Ja, die Industrie bestimmt seit Jahrzehnten viel zu sehr, was geht und was nicht geht. Die Politik braucht Jahre, um Dinge durchzusetzen, die jeder klar denkende Mensch für völlig selbstverständlich hält. Und warum? Aus zwei Gründen:
Erstens will die Industrie mit bestehenden Techniken und Produktionsmitteln, etablierten Verfahren und Strukturen geld verdienen. (z. B. die Autoindustrie mit bestehenden Techniken, in die viel investiert wurde, mit Fabriken, die schon da stehen, mit einem entwickelten Werbeimage und bestehenden Kostenstrukturen) oder die Ölindistrie mit bestehenden Raffinerien, Öltankern und Tankstellennetz. Die Stromindustrie mit Gas-, Kohle-, Öl- und Kernkraftwerken, bestehenden Leitungsnetzen und Monopolen. Und so weiter...

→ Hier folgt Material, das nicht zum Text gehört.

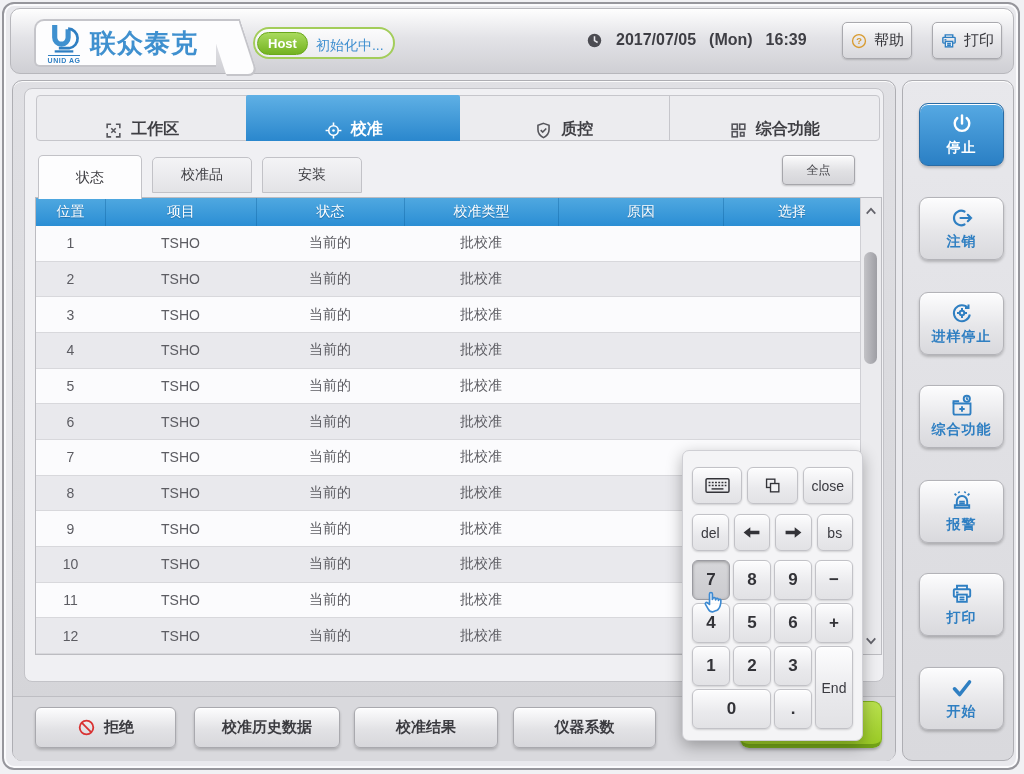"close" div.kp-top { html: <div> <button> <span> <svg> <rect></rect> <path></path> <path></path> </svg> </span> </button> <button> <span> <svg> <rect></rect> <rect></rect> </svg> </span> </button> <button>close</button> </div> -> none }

Veränderung bedeutet, Renditerückflüsse aus bereits getätigten Investitionen zu verlieren. Und die Einflussnahme auf politische Entscheidungen bedeutet, die Rückflüsse zu erhöhen.
Zweitens aber - und das vergisst du bei deiner gesamten Argumentation, will der Konsument alles billig und in Massen haben. Benzin muss billig sein, Flugreisen müssen billig sein, Fleisch muss billig sein. Lebensmittel überhaupt, Kleidung, Retaurantbesuche, Schwimmbad, ... alles soll möglischt billig sein. Wenn nicht, wird die Regierung abgewählt. Niemand war in den letzten Jahrzehnten bereit, höhere Stromprese für den Ausstieg aus der Abhängigkeit von fossilen Energieträgern in Kauf zu nehmen (über die EEG-Umlage hab ich alle Welt nur jammern hören, das sei Schwachsinn, der Staat würde einem nur das Geld aus der Tasche ziehen usw...). Die Energiepreise sind ein Politikum wie sonst nichts. Während wir uns diesen (sorry, persönliche Meinung!) Genderschwachsinn aufdrücken lassen, ohne dass einer auch nur den Mund aufmacht, herrscht an den Stammtischen sofort Bürgerkriegsstimmung, wenn der Benzinpreis um ein paar Cent steigt. Und am meisten maulen die mit den dicksten Karren.
Leider wird oft selbst da, wo es Zustimmung gibt, nichts gemacht, weil Minderheiten, die dem Profit dienlich sind, das Wort geredet wird. 70 % der Bundesbürger befürworten ein Tempolimit auf Autobahnen auf 130 Km/h. Aber die Industrie will das nicht. Weil es dann keinen Sinn mehr machen würde, Boliden mit 350 PS und 250 Km/h spitze zu bauen - und die sind nun mal Exportschlager.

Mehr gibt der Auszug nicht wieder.